Evaluation of maxillary anterior teeth width: A systematic review.J Prosthet Dent. 2019 Sep; 122(3):275-281.e7.JP
STATEMENT OF PROBLEM
Estimating the width of the maxillary anterior teeth when creating an esthetic smile can be challenging. Valid metrics to assist in this process are needed.
The purpose of this systematic review was to evaluate the validity of interalar distance and inner canthal distance with the golden proportion, golden mean, and recurring esthetic dental proportion in predicting intercanine distance and the combined width of central incisors to potentially provide a guide for tooth restoration.
MATERIAL AND METHODS
A literature search was conducted using PubMed, Medline, Google Scholar, EMBASE, CNKI, Web of Science, and the Cochrane Collaboration, identifying English- and non-English-language articles reporting on interalar width, inner canthal width, and maxillary anterior tooth width. Additional studies were identified by searching reference lists of the articles identified. Only studies that fulfilled inclusion criteria were included. Two examiners independently performed the literature search and data extraction. Using a meta-analysis software program, data extracted from each selected study were statistically combined using the random-effects model. Weighted mean differences, 95% confidence intervals, and heterogeneity were calculated for each measurement.
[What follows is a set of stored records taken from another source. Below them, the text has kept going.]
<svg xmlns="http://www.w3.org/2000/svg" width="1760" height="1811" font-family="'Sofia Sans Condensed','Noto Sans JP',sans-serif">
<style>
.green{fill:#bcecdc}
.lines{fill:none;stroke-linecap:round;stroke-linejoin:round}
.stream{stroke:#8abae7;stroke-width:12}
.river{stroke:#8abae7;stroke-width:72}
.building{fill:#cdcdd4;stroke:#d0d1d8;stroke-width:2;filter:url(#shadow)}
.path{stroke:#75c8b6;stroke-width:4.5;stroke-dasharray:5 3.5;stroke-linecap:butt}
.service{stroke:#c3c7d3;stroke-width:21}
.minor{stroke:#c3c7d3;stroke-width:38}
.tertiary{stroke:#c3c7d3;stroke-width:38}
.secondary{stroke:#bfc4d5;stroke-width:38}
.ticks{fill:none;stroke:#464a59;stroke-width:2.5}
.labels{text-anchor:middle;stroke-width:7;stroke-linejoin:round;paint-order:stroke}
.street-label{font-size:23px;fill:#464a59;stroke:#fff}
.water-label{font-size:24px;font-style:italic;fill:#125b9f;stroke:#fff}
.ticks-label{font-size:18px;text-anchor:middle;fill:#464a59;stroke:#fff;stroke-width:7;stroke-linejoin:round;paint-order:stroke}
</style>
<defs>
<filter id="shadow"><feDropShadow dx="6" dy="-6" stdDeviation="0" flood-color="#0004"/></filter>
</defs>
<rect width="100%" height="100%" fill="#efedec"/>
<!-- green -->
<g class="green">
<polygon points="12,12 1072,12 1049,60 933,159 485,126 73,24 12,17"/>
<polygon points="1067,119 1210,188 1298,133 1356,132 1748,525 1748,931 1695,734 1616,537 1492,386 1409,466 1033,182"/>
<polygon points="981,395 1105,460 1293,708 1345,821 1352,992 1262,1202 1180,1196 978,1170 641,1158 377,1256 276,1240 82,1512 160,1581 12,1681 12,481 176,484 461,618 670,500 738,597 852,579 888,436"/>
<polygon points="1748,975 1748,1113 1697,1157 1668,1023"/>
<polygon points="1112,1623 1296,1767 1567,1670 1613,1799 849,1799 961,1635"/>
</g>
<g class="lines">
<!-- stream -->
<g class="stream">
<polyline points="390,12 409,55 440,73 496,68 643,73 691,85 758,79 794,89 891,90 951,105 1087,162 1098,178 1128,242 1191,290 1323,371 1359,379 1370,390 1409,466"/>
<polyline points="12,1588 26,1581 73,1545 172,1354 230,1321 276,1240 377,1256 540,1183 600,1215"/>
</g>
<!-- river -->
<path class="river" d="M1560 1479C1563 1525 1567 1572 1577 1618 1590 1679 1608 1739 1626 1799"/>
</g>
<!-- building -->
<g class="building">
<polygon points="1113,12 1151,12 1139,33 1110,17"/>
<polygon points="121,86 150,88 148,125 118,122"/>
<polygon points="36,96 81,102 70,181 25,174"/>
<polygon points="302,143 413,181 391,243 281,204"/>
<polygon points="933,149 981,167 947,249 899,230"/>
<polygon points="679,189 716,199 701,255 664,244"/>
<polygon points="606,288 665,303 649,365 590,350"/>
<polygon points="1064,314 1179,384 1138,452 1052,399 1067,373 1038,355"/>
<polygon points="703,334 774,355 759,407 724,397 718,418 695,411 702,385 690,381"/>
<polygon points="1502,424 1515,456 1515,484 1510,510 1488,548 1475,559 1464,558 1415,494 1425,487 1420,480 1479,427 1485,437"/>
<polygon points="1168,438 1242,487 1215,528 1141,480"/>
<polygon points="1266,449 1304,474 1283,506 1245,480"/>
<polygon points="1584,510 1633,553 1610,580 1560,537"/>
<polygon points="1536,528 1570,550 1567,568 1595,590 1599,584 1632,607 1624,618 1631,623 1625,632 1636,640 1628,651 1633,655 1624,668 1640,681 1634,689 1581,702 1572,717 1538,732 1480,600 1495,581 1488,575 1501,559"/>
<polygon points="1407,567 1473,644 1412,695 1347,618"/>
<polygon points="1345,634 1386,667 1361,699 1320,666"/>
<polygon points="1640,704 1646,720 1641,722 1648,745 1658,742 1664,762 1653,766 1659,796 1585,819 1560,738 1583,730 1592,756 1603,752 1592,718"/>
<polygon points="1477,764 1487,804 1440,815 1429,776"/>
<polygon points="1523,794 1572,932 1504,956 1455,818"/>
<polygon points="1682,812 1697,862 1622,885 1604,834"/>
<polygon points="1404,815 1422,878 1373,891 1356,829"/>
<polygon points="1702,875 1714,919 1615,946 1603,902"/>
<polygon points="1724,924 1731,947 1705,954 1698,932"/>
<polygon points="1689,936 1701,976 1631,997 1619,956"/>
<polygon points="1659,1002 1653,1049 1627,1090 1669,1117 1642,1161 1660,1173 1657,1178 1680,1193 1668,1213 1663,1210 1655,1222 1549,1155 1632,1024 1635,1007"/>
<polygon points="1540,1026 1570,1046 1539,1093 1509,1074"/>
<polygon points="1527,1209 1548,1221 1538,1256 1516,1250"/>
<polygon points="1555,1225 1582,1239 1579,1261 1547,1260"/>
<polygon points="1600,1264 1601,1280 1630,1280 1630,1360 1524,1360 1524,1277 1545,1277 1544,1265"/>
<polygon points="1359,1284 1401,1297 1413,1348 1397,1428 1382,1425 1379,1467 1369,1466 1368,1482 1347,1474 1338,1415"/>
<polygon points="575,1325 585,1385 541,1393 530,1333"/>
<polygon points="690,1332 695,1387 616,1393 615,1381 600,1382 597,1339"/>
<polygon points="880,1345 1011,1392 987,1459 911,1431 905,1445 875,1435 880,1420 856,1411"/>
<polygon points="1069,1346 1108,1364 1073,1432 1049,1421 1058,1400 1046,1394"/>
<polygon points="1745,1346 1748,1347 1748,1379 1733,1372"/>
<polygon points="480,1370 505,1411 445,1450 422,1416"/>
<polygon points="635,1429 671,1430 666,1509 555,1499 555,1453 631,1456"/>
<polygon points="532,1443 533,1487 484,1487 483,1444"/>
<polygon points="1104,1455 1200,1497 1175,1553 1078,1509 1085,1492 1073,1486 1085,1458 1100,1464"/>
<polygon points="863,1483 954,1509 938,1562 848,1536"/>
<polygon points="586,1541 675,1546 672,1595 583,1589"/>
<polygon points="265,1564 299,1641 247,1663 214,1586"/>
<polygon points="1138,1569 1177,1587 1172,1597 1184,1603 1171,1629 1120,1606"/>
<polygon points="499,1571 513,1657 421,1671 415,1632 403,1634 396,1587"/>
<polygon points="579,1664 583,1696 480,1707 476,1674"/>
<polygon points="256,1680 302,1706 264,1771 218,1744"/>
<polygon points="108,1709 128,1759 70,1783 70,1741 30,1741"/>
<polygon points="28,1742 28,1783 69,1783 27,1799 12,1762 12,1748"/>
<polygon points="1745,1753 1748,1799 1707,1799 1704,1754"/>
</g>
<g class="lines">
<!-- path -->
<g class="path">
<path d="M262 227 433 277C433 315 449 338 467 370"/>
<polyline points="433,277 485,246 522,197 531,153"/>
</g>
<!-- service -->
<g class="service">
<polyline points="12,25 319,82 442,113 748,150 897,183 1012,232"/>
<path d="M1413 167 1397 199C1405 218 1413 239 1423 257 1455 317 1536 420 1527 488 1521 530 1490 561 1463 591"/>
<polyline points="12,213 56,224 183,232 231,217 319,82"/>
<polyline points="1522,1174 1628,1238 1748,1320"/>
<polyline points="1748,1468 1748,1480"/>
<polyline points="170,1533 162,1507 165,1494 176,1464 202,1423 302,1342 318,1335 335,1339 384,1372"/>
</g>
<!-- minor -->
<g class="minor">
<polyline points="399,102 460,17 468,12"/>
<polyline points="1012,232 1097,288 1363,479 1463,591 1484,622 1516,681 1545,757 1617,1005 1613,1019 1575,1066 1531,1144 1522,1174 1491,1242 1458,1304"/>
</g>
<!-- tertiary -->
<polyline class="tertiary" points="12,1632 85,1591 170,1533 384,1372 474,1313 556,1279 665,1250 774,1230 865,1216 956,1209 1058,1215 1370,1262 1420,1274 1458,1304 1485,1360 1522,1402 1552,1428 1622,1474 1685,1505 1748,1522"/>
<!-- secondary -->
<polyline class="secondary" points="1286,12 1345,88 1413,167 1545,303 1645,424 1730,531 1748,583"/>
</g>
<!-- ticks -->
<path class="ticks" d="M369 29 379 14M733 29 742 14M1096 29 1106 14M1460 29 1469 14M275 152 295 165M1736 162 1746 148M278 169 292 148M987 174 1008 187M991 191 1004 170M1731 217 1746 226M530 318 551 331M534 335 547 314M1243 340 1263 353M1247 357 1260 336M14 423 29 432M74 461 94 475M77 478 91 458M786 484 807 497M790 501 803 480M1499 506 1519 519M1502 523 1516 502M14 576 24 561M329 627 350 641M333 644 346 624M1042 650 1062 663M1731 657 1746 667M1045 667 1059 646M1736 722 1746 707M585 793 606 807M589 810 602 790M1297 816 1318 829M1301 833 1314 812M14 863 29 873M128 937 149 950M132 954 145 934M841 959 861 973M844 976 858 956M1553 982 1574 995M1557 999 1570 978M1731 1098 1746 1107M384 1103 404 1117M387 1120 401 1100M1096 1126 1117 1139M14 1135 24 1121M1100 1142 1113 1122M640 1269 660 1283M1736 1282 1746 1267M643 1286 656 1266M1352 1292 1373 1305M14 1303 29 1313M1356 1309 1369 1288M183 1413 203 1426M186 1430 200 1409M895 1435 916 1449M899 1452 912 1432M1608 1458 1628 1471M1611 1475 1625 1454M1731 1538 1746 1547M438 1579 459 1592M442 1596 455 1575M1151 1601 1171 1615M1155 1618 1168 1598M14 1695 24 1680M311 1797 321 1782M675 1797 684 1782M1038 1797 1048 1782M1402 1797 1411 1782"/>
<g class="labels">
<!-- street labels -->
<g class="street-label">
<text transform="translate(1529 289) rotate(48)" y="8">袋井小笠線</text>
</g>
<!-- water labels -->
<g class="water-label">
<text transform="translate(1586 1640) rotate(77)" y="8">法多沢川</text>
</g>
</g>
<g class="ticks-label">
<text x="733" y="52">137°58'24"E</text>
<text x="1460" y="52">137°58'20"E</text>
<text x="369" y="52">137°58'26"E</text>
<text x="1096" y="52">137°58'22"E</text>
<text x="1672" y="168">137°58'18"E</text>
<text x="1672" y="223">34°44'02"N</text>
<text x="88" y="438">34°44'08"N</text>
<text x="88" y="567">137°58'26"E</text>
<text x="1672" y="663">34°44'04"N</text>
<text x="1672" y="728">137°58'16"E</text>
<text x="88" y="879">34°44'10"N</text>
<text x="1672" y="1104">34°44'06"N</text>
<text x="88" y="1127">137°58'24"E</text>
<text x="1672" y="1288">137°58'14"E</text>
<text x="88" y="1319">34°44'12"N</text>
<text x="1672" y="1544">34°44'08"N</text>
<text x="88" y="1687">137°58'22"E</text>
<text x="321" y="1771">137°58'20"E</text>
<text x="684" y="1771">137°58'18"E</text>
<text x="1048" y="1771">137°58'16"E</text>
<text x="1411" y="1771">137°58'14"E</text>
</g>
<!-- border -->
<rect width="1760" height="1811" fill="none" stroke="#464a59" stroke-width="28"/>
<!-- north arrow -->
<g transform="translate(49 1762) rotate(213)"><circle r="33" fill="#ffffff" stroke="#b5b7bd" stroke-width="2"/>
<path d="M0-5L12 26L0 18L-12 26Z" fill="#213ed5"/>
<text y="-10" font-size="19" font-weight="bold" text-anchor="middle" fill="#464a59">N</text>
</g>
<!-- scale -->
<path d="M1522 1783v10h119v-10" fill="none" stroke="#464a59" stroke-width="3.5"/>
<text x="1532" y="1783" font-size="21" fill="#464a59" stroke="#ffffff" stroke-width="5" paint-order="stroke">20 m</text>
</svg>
The search strategy resulted in a total of 282 articles, but only 41 articles fulfilling the inclusion criteria were included in the meta-analysis. The interalar distance was found to be significantly larger than intercanine distance, and the inner canthal distance was found to be substantially smaller than the intercanine distance. When predicting the central incisors combined width by interalar distance, both the golden proportion and golden mean predicted value were larger than the combined width of the central incisors. Only the recurring esthetic dental proportion (70%) predicted value showed no significant difference from the combined width of central incisors. When predicting the central incisors combined width by inner canthal distance, the golden proportion predicted value was larger than the combined width of central incisors, whereas both the golden mean and recurring esthetic dental proportion (70%) predicted value were found to be significantly smaller than the combined width of central incisors.
By analyzing the data from the literature, only the recurring esthetic dental proportion (70%) with interalar distance could be an accurate method for predicting the combined width of central incisors. Neither interalar distance nor inner canthal distance could directly be used to predict the intercanine distance.